Reliable Cloud host ?

Alex Brooks askoorb+nanog at gmail.com
Mon Feb 27 12:24:43 UTC 2012


Hello,

On Sun, Feb 26, 2012 at 10:56 PM, Randy Carpenter <rcarpen at network1.net> wrote:
>
>
>
> Does anyone have any recommendation for a reliable cloud host?
>
> We require 1 or 2 very small virtual hosts to host some remote services to serve as backup to our main datacenter. One of these services is a DNS server, so it is important that it is up all the time.
>
> We have been using Rackspace Cloud Servers. We just realized that they have absolutely no redundancy or failover after experiencing a outage that lasted more than 6 hours yesterday. I am appalled that they would offer something called "cloud" without having any failover at all.
>
> Basic requirements:
>
> 1. Full redundancy with instant failover to other hypervisor hosts upon hardware failure (I thought this was a given!)
> 2. Actual support (with a phone number I can call)
> 3. reasonable pricing (No, $800/month is not reasonable when I need a tiny 256MB RAM Server with <1GB/mo of data transfers)
>

Well, as everyone has been saying, unfortunately with "infrastructure"
clouds, you have to engineer your set up to their standards to have
failover.

For example, Amazon (as mentioned in the thread) give a 99.95% uptime
SLA *if* you set up failover yourself accros more than one
"Avaliability Zone" within a region.  Details are at
http://docs.amazonwebservices.com/AWSEC2/latest/UserGuide/using-regions-availability-zones.html
and http://blog.rightscale.com/2008/03/26/setting-up-a-fault-tolerant-site-using-amazons-availability-zones/
(though clearer, this one is a bit of an advert).  As mentioned, with
Amazon, you can use support if you pay for it, it's not included as
standard.

If you fancy some help though, people like RightScale sounds like
exactly what you are after to make management much simpler for you
http://www.rightscale.com/products/why-rightscale.php, but pricing for
services like that can be a little high for small setups, though they
do have a free edition that may be suitable.
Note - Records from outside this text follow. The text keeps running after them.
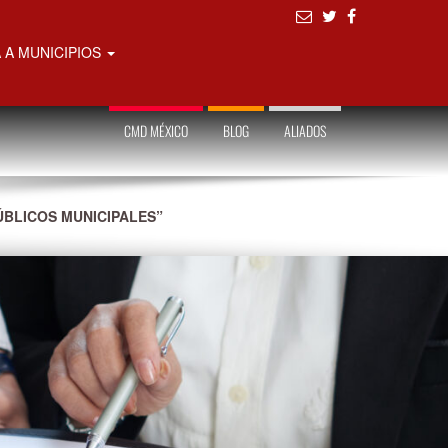
 A MUNICIPIOS
CMD MÉXICO
BLOG
ALIADOS
ÚBLICOS MUNICIPALES”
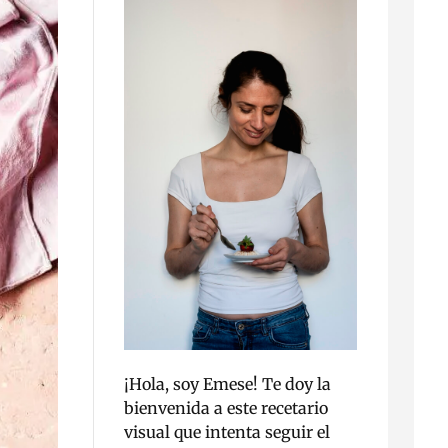
¡Hola, soy Emese! Te doy la
bienvenida a este recetario
visual que intenta seguir el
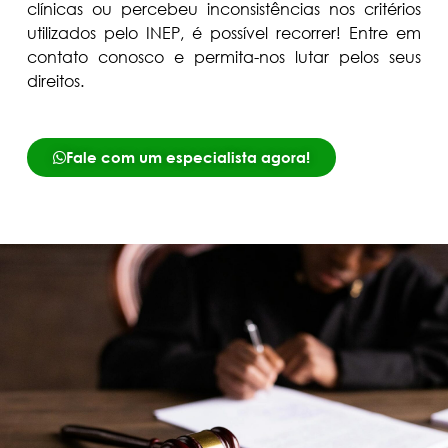
clínicas ou percebeu inconsistências nos critérios
utilizados pelo INEP, é possível recorrer! Entre em
contato conosco e permita-nos lutar pelos seus
direitos.
Fale com um especialista agora!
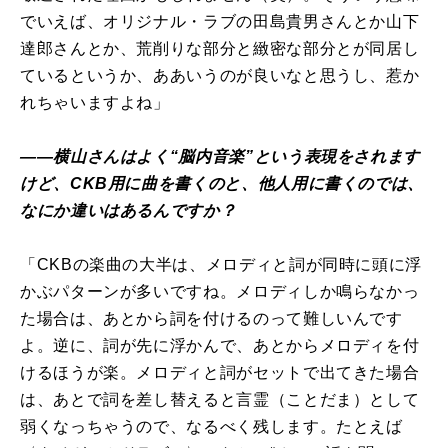
でいえば、オリジナル・ラブの田島貴男さんとか山下
達郎さんとか、荒削りな部分と緻密な部分とが同居し
ているというか、ああいうのが良いなと思うし、惹か
れちゃいますよね」
――横山さんはよく“脳内音楽”という表現をされます
けど、CKB用に曲を書くのと、他人用に書くのでは、
なにか違いはあるんですか？
「CKBの楽曲の大半は、メロディと詞が同時に頭に浮
かぶパターンが多いですね。メロディしか鳴らなかっ
た場合は、あとから詞を付けるのって難しいんです
よ。逆に、詞が先に浮かんで、あとからメロディを付
けるほうが楽。メロディと詞がセットで出てきた場合
は、あとで詞を差し替えると言霊（ことだま）として
弱くなっちゃうので、なるべく残します。たとえば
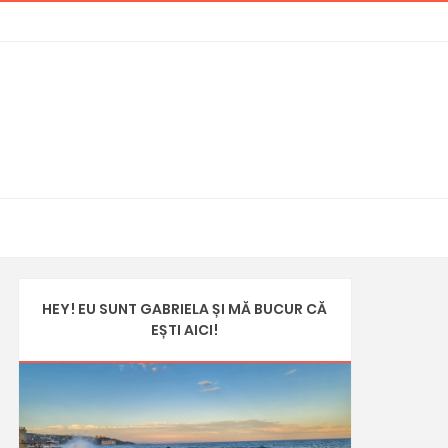
HEY! EU SUNT GABRIELA ȘI MĂ BUCUR CĂ
EȘTI AICI!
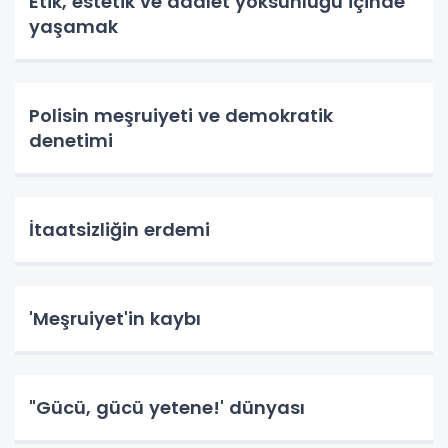
Etik, estetik ve adalet yoksunluğu içinde
yaşamak
Polisin meşruiyeti ve demokratik
denetimi
İtaatsizliğin erdemi
'Meşruiyet'in kaybı
"Gücü, gücü yetene!' dünyası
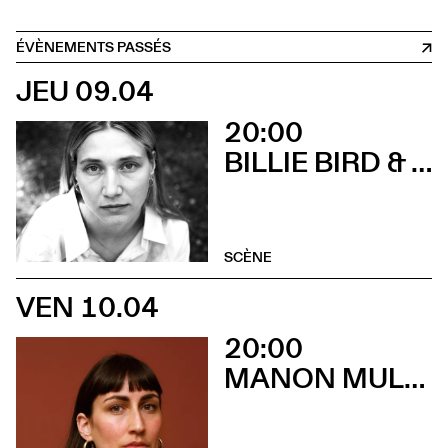
ÉVÈNEMENTS PASSÉS
JEU 09.04
20:00
BILLIE BIRD & ODD BEHOLDER + NOLA KIN QUARTET
SCÈNE
VEN 10.04
20:00
MANON MULLENER QUINTET + ÉNA VERA SEXTET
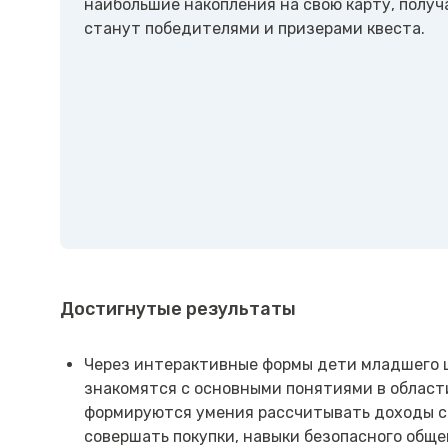
наибольшие накопления на свою карту, получ
станут победителями и призерами квеста.
Достигнутые результаты
Через интерактивные формы дети младшего шк
знакомятся с основными понятиями в област
формируются умения рассчитывать доходы се
совершать покупки, навыки безопасного обще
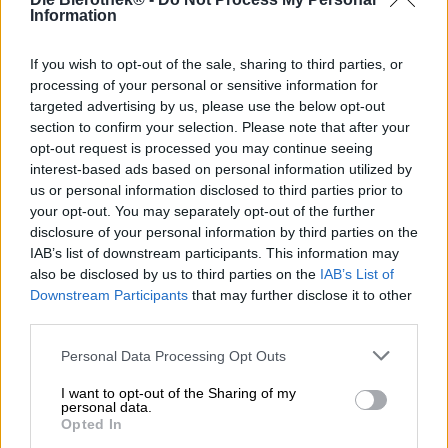
Information
Il Braumeister Zwickl è il ragazzo d'oro nella gamma del
birrificio Hofmark dell'Alto Palatinato. Il classico bavarese
If you wish to opt-out of the sale, sharing to third parties, or
ha superato ogni aspettativa e ha vinto l'oro ai World Beer
processing of your personal or sensitive information for
Awards 2018.
targeted advertising by us, please use the below opt-out
Normalmente il mastro birraio è l'unico ad assaggiare la
section to confirm your selection. Please note that after your
birra fresca dalla spina Zwickl. Mette alla prova la birra
opt-out request is processed you may continue seeing
durante il processo di preparazione e conservazione e si
interest-based ads based on personal information utilized by
gode la birra naturalmente torbida, non filtrata e
us or personal information disclosed to third parties prior to
incomparabilmente fresca. Ad un certo punto i birrifici
your opt-out. You may separately opt-out of the further
iniziarono a condividere questo esclusivo piacere della
disclosure of your personal information by third parties on the
birra con i propri clienti e a vendere anche la cosiddetta
IAB’s list of downstream participants. This information may
Zwicklbier.
also be disclosed by us to third parties on the
IAB’s List of
Downstream Participants
that may further disclose it to other
Lo Zwickl di Hofmark rappresenta il suo genere con un
third parties.
gusto genuino, le materie prime più pregiate e un corpo
naturalmente torbido che invoglia a bere. La birra
Personal Data Processing Opt Outs
naturale scorre nel bicchiere in un colore oro leggermente
torbido ed è decorata da una corona di schiuma bianca a
I want to opt-out of the Sharing of my
pori fini. Dal soffice splendore sale al naso un profumo
personal data.
speziato di cereali e trecce di lievito appena sfornato. Il
Opted In
gusto iniziale mostra una morbida base di malto, seguita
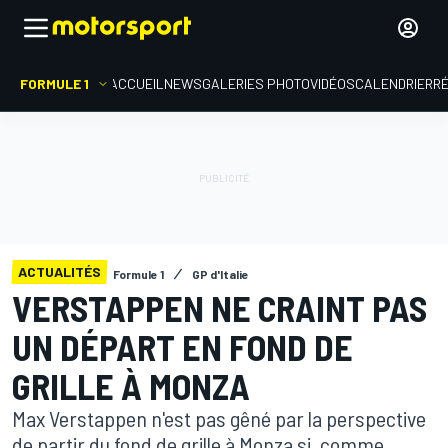
FORMULE 1
ACCUEIL
NEWS
GALERIES PHOTO
VIDÉOS
CALENDRIER
R
ACTUALITÉS
Formule 1
GP d'Italie
VERSTAPPEN NE CRAINT PAS
UN DÉPART EN FOND DE
GRILLE À MONZA
Max Verstappen n'est pas gêné par la perspective
de partir du fond de grille à Monza si, comme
You can get the same kind of 99.95% SLA from other providers if you
follow their deployment guidelines regarding their type of "zones".
Microsoft will do it for not too much
)http://www.windowsazure.com/en-us/support/sla/) include online and
telephone support in the price and are in the process of making Red
Hat Linux available.

But let's not forget simply buying the software as a service is also
an option, where fail-over becomes Someone Else's Problem.  For DNS,
EasyDNS (https://web.easydns.com/DNS_hosting.php) are rather good and
not too expensive, and you can get a 100% up-time guarantee if you
want.  A review of them regarding availability is at
http://www.theregister.co.uk/2012/01/31/why_i_use_easydns/

Do let us know who you end up picking and how it goes.